Two unsung Russians stand in the way of a dream US Open final Sunday between top seed and defending champion Roger Federer and American flag-bearer Andy Roddick.
In Saturday's semi-finals, Federer will take on Nikolay Davydenko and Roddick goes up against Mikhail Youzhny.
On paper it looks clear-cut.
Federer, who lost his first set of the championship in his 7-6 (9/7), 6-0, 6-7 (9/11), 6-4 quarter-final win over another American James Blake is 7-0 going up against seventh seed Davydenko.
Roddick is 2-2 against unseeded Youzhny, but has won the last two and under the tutelage of American legend Jimmy Connors he is looking close to being back to the kind of form that made him world No.1 in November 2003.
But both said they would not be under-estimating their opponents.
Federer, aiming to become just the third man in the Open era after John McEnroe and Ivan Lendl to win a hat-trick of titles in New York, said that Davydenko was a deceptively tough prospect.
"Andy and I look like the big favourites but we've seen what happened to favourites in the past," he said.
"I've had some tough matches against Davydenko.

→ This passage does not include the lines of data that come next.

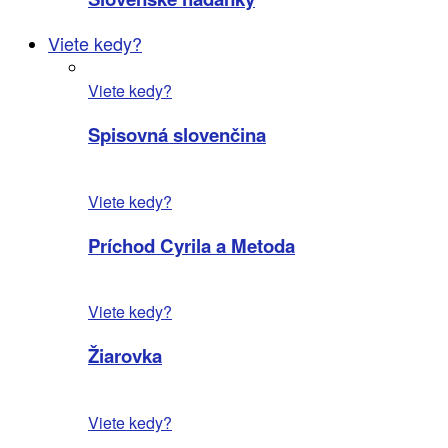
Viete kedy?
Viete kedy?
Spisovná slovenčina
Viete kedy?
Príchod Cyrila a Metoda
Viete kedy?
Žiarovka
Viete kedy?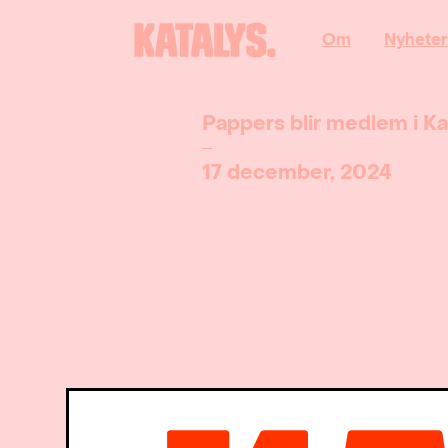
Om
Nyheter
Pappers blir medlem i Ka
17 december, 2024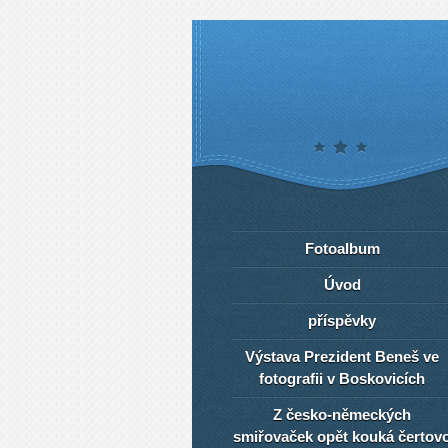
Fotoalbum
Úvod
příspěvky
Výstava Prezident Beneš ve
fotografii v Boskovicích
Z česko-německých
smiřovaček opět kouká čertov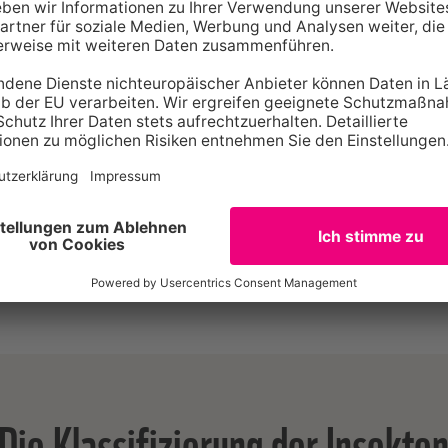
Loepa. sp
Den Anfang u
Nachtfalter a
Gattung Loepa
Pfauenspinner
Die Klassifizierung der Insekte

He is playing excellent tennis and has improved a lot on hardcourts.
"He has found another gear. He is incredibly fit and has more self belief than he used to have.

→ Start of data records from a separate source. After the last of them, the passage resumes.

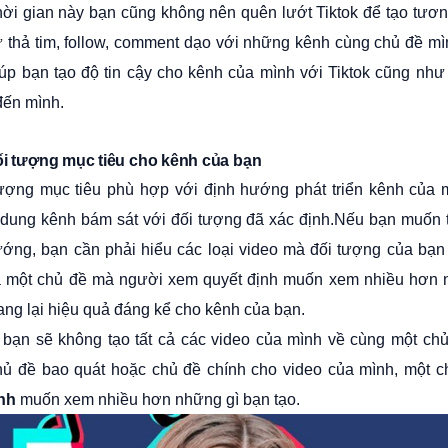
ời gian này bạn cũng không nên quên lướt Tiktok để tạo tương
 thả tim, follow, comment dạo với những kênh cùng chủ đề 
iúp bạn tạo độ tin cậy cho kênh của mình với Tiktok cũng như
đến mình.
đối tượng mục tiêu cho kênh của bạn
ượng mục tiêu phù hợp với định hướng phát triển kênh của 
dung kênh bám sát với đối tượng đã xác định.Nếu bạn muốn t
ướng, bạn cần phải hiểu các loại video mà đối tượng của bạn
a một chủ đề mà người xem quyết định muốn xem nhiều hơn
ang lại hiệu quả đáng kể cho kênh của bạn.
 bạn sẽ không tạo tất cả các video của mình về cùng một ch
ủ đề bao quát hoặc chủ đề chính cho video của mình, một c
nh
muốn xem nhiều hơn những gì bạn tạo.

"I will have to have great variety in my game and be aggressive."
Davydenko, who came through a gruelling five-setter against Germany's Tommy Haas to reach his second Grand Slam semi-final after the 2005 French Open recognized the enormity of the task before him.

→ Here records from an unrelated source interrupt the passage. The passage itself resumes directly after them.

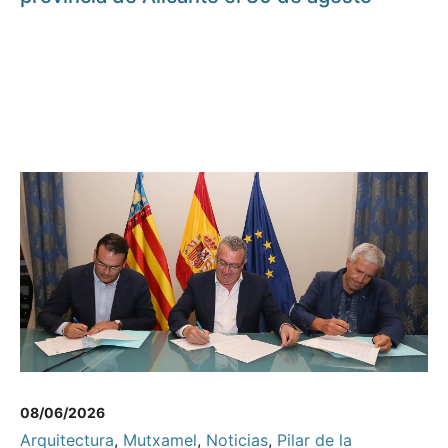
08/06/2026
Arquitectura
,
Mutxamel
,
Noticias
,
Pilar de la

"It's like everybody else. How do you play against Federer?," he asked with a shrug of his slim shoulders.
But the frail, balding Ukraine-born player said he takes confidence from the four-setter, including two tie-breaks, he played against the Swiss star in the quarter-finals of the Australian Open in January.
"It was a tough match, yeah? But I lost in the third and fourth sets tie-breaks. I had so many set points.
"If I am feeling well, have great feelings backhand, forehand, running good. You need to think you can beat him. What's important is what is in the head."
Roddick, who won through late Wednesday with a straight sets 6-3, 7-5, 6-4 trouncing of former champion Lleyton Hewitt, said that Youzhny had fully deserved his upset four-sets win over Rafael Nadal to make it through to the semis.
"He played a great match. He played flawlessly," he said.
"I don't think I'm going to give him as many balls to hit as Nadal. Hopefully I'll be able to make him play a little bit more defence than he had to play against Nadal."
The 24-year-old Youzhny is seen back home in Russia as a player who has so far failed to live up to his huge potential.
But against Nadal, he put aside all the self doubts that have beset him in the past to play the best match of his career.
In January, he was ranked a career-high No. 15, but as he has done in the past, he failed to keep up the level of his game. In a four-month span earlier this year, he lost 11 of 16 matches.
"I work very hard, end of last year and beginning of this year," he said. "Sometimes, I was just waiting [for] results, because I saw I played very well in practice. When I go play in matches, I cannot show my best tennis.
"I think after Hamburg [in May], I understand I cannot wait anymore for results. I need to do something for results to come to me."
Against the big-hitting Roddick he will need to do something else.